Austrian police say there has been a “creeping rise” in the number of migrants and asylum seekers attempting to cross into the country from Italy.


Head of Tyrol police Helmut Tomac has said that between 40 and 50 asylum seekers or migrants are stopped every day at the Brenner border crossing between Austria and Italy, compared to around ten per day in May.

Although stressing there was no reason to panic, Governor of Tyrol Günther Platter told Tiroler Tageszeitung: “In the view of the heightening of the refugee situation in Italy, there probably needs to be increasing vigilance.”

His comments follows chaotic scenes recently at the Italian-French border when 200 people attempting to swim to France were turned back and deported to southern Italy.

Hundreds of asylum seekers also became stuck in the Italian city of Como after being turned away at the Swiss border.

Following the closure of the so-called West Balkans migrant route and the EU's controversial deal to return migrants from Greece to Turkey, many people attempted instead to get to Europe via Italy's shores.

More than 94,000 migrants have arrived at southern Italian ports so far this year leading to Austrian authorities strengthening controls at the border with Italy.

Platter said that should France and Switzerland close their borders to Italy, the pressure will fall on Austria, “especially Tyrol”. “We can’t steer our country into an unacceptable situation with open eyes,” he said.

Meanwhile, figures released in Germany have shown that thousands of migrants have been left stranded in Austria this year after being rejected at the border by German authorities.

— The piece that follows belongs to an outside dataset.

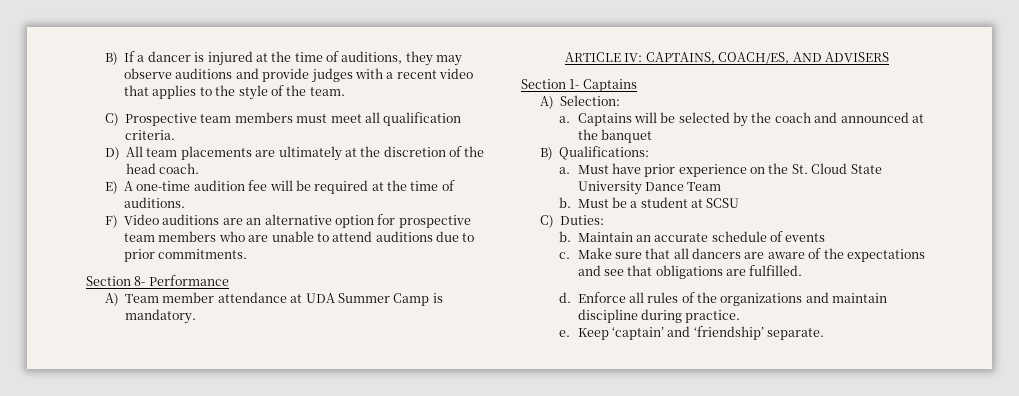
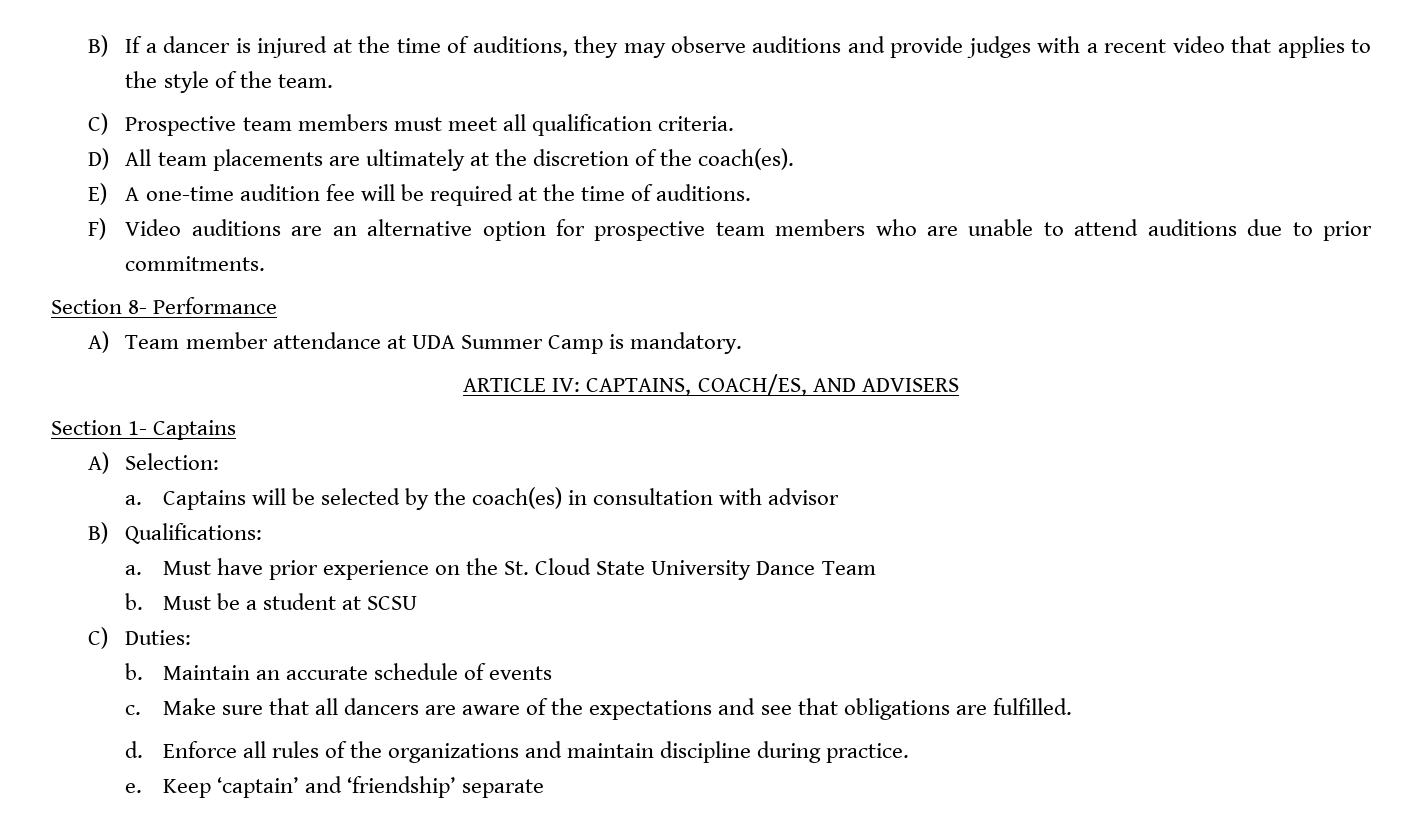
[126,163,200,174] head coach. -> [698,148,795,170] coach(es).
[774,112,924,123] [577,129,652,143] coach and announced at the banquet -> [472,487,840,509] coach(es) in consultation with advisor
[767,328,825,340] separate. -> [462,779,545,798] separate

In the first half of the year, 10,600 people have reportedly been rejected at the border, compared to 8,900 in the whole of 2015.

According to Die Presse newspaper, many either continue trying to cross the border or enter a life of illegality as undocumented migrants.

Fall in asylum applications

Austria has seen a drop in the number of people claiming asylum in its country compared to last year when it received 90,000 applications. According to Defence Minister Hans Peter Doskozil, Austria has accepted between 25,000 and 26,000 applications so far this year.

The country has set an upper limit of 37,500 asylum applications they are prepared to accept in 2016, a limit Doskozil has said they expect to reach by November.

Earlier this year, the Interior Ministry suggested the government should introduce emergency measures that include turning nearly all asylum seekers away at the border before this ‘upper limit’ is reached.